Personally, I have been fortunate as my parents are major feminists and that helped me and my sister to become strong women. It is a constant battle for me, most of the women and men to challenge the gender roles that have been imbibed in people since childhood.
One has to constantly fight against their own self to understand their boundaries and they need to push it more in the real world. Fighting, achieving and being an individual who defines their own course of life will become a bigger challenge."
Swati Lakhra spoke about her challenges which she faced to move 5 per cent women reservation to 33 per cent in police department. She said, "When 50 per cent of the population are women, it is really important to have equal number of women police in law enforcement area also.
Today we have 33 and one third per cent of reservation for civil police and 10 per cent reservation for the unreserved. I do not want women police stations as such, I would rather want to have a woman in every police station.
A woman should not scout for a women police station as such to give a complaint, she has to go to the concerned jurisdiction and file a complaint. We are working forward towards it."
Mithali Raj, said, "It was not that easy to take up sports. As a girl as I had my own struggles as my grandparents were not keen about me getting into sports, but my parents had cocooned me from all the negativity that I have faced at home. Nevertheless, I felt negativity from the society too. When we travel with our cricket kit, people referred it as a Hockey kit.

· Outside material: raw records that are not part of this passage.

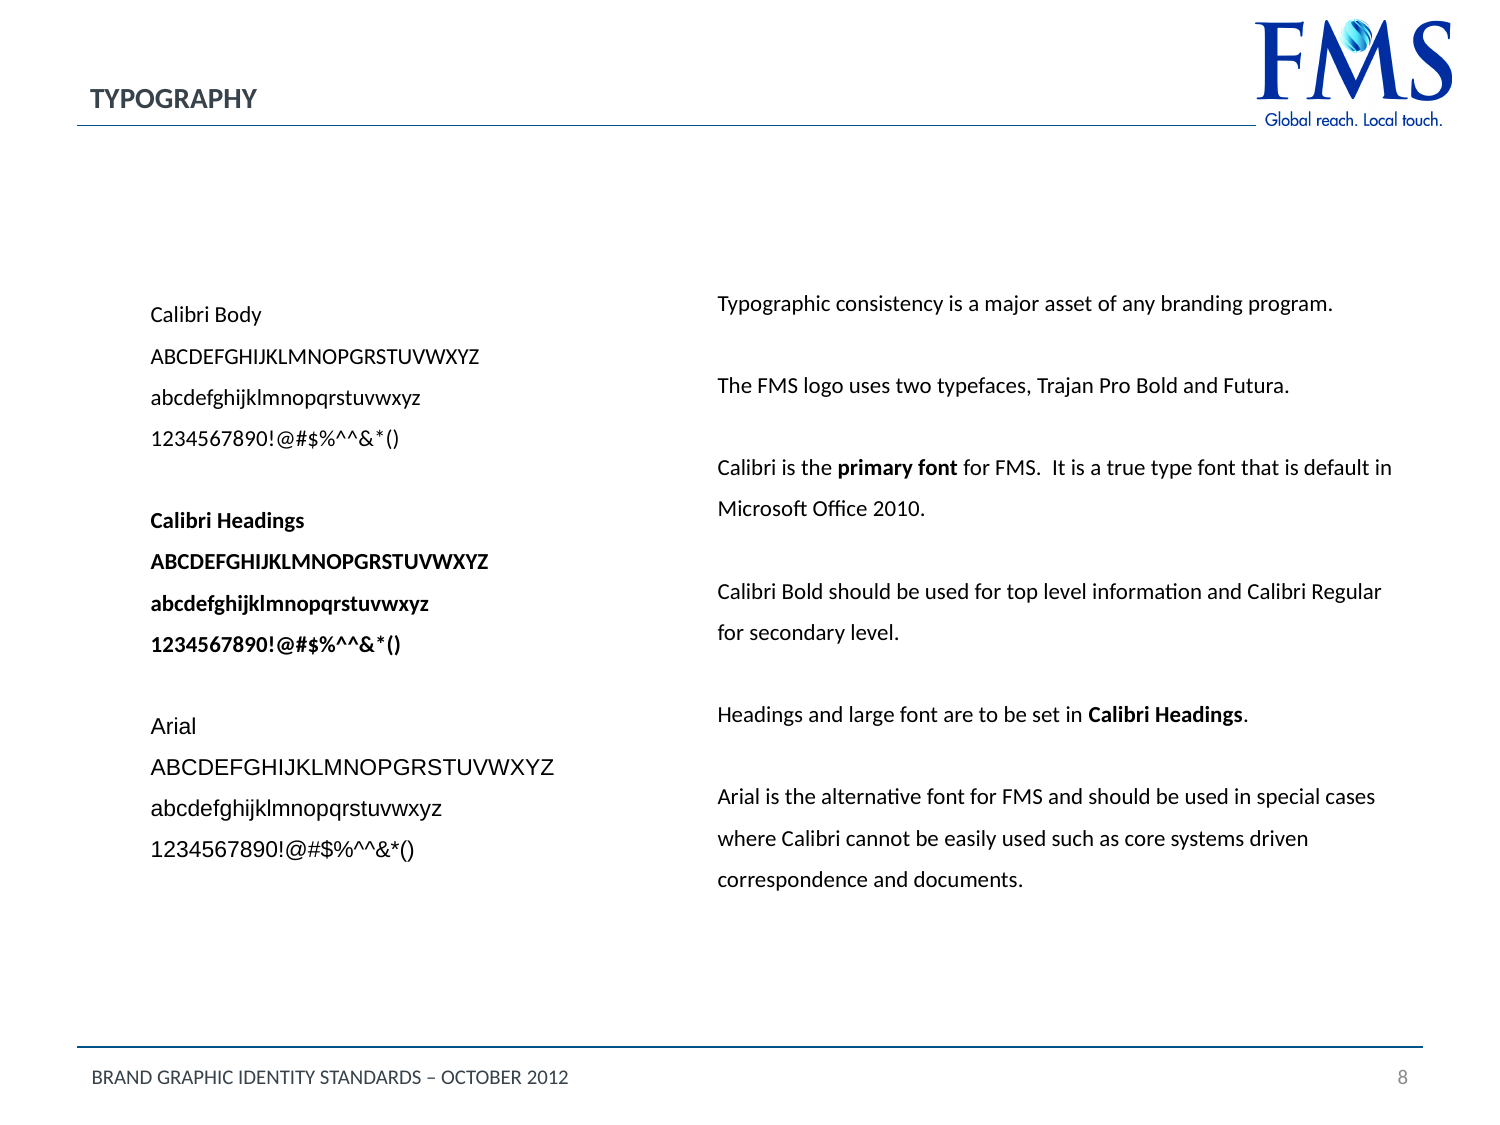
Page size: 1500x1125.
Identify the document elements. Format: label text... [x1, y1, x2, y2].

text_box Calibri Body ABCDEFGHIJKLMNOPGRSTUVWXYZ abcdefghijklmnopqrstuvwxyz 1234567890!@#$%^^&*() Calibri Headings ABCDEFGHIJKLMNOPGRSTUVWXYZ abcdefghijklmnopqrstuvwxyz 1234567890!@#$%^^&*() Arial ABCDEFGHIJKLMNOPGRSTUVWXYZ abcdefghijklmnopqrstuvwxyz 1234567890!@#$%^^&*() [135, 278, 668, 870]
slide_number 8 [950, 1058, 1424, 1094]
text_box Typographic consistency is a major asset of any branding program. The FMS logo uses two typefaces, Trajan Pro Bold and Futura. Calibri is the primary font for FMS. It is a true type font that is default in Microsoft Office 2010. Calibri Bold should be used for top level information and Calibri Regular for secondary level. Headings and large font are to be set in Calibri Headings. Arial is the alternative font for FMS and should be used in special cases where Calibri cannot be easily used such as core systems driven correspondence and documents. [702, 267, 1424, 900]
picture [1255, 19, 1452, 126]
footer BRAND GRAPHIC IDENTITY STANDARDS – OCTOBER 2012 [76, 1058, 609, 1094]
title TYPOGRAPHY [75, 78, 1223, 116]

When we told them about, we are Indian players who were going for tournaments or to play a series, they would question if we have the same rules in cricket or do, we play with a tennis ball as it is softer and not the cricket ball as we girls get injuries.

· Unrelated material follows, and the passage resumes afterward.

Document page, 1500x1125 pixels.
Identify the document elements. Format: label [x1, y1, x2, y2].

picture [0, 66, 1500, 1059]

As a child, I was very judgmental about such situations but when I grew up, I realised we can't blame the society as it was not promoted much, and we do not see women playing cricket in the street as other men do.
However, today, we see a lot of people taking up sports as a profession and eventually, things have changed for women in sports."
In regards to understanding where the change should begin, all of the participants believe that gender neutrality takes a course of change only when people of different age groups, professions, and mindsets begin to widen their thought process to changing world and treat equally both genders.
Speaking about the event, Arun Daniel Yellamaty, founder, 'Youngistaan Foundation', said, "The primary aim of the program is to give a broadened perspective from eminent personalities and encourage more people to pursue such professions and have equal opportunities for women and encourage young women so that there are balance of opportunities for both men and women."